Try saying: I am completely lovable just as I am today. I am enough here and now. I will continue to change and grow from a place of self-acceptance.

Instead of: saying you’re not smart enough…

Try saying: I will learn how to do this.

 

You Will Be Happy Again

Recently, I was reading through my journal. The first entry is from less than a year ago, but there’s a vast difference between that entry and my most recent entry. In my first entry, I was experiencing real heartbreak. I was sad and upset and hurt, but I was trying to keep my head up. I remember writing that entry. I remember where I was and how I felt. And it felt like absolute shit.

At the time, everything around me felt dark. It was heavy, and I was an emotional wreck. Fast forward to my most recent entries and you’d think a different person wrote them. I can’t stop gushing about how happy I am and how free I feel. It’s light, it’s positive, it’s exciting.

But what struck me the most is that when I wrote that first entry all those months ago, I was sure I wouldn’t get over my feelings of sadness and despair. I couldn’t imagine what being happy felt like. And yet, here I am — happier and more liberated than I’ve ever been in my life.

Isn’t it strange how time does heal wounds when you’re not thinking about them? Or when you are thinking about them twenty-four hours a day? Time is still working in your favor, no matter what. Yes, I’ve been working on myself these past few months, but no, it hasn’t been easy. It hasn’t been a great day every day. It’s been a roller coaster. And yet, I have made it past a really dark part of the forest.
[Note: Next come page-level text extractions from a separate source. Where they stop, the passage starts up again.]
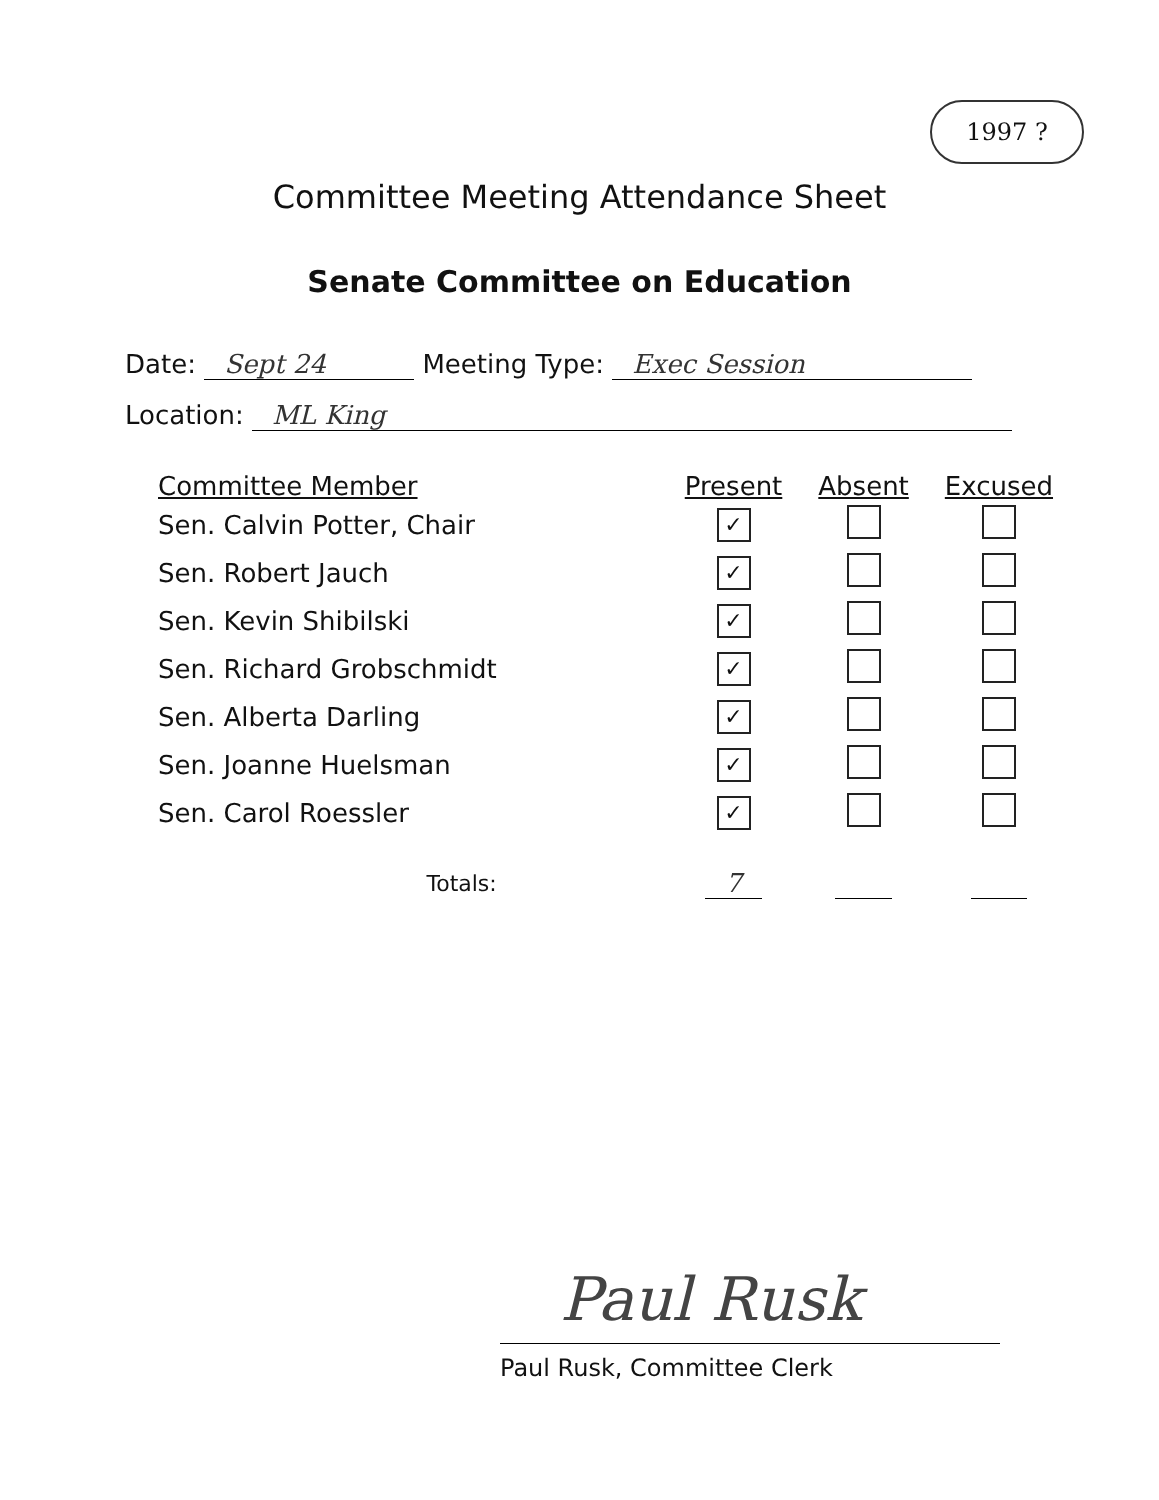1997 ?
Committee Meeting Attendance Sheet
Senate Committee on Education
Date: Sept 24 Meeting Type: Exec Session
Location: ML King
| Committee Member | Present | Absent | Excused |
| --- | --- | --- | --- |
| Sen. Calvin Potter, Chair | ✓ | | |
| Sen. Robert Jauch | ✓ | | |
| Sen. Kevin Shibilski | ✓ | | |
| Sen. Richard Grobschmidt | ✓ | | |
| Sen. Alberta Darling | ✓ | | |
| Sen. Joanne Huelsman | ✓ | | |
| Sen. Carol Roessler | ✓ | | |
| Totals: | 7 | | |
Paul Rusk
Paul Rusk, Committee Clerk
I read a quote once that said I had to honor myself every day… every day is not the same so I cannot be the same every day either. We expect to feel a certain way every single morning that we wake up, but to expect ourselves to believe we do not change or go through several emotions as the hours go by is to restrict our feelings from working themselves out. It’s okay to feel and be different every day that you wake up.

So I’m just here to remind you – it may feel impossible today, but you will be happy again. It may feel like you’re never going to laugh again, but your stomach will hurt from rolling over with laughter one of these days. The day will come when you’re going to smile and it won’t be fake. You’ll feel that smile lighting up all of your insides.

Things get dark, but the sun rises every single morning. If you keep going, if you keep looking within yourself, and if you look back to see how far you’ve come, you’ll notice that you’re doing much better than when you started. Hopefully, you’ll also notice the time and space around you at this moment and how once, you may have prayed for all the things you have now. It’s a good day.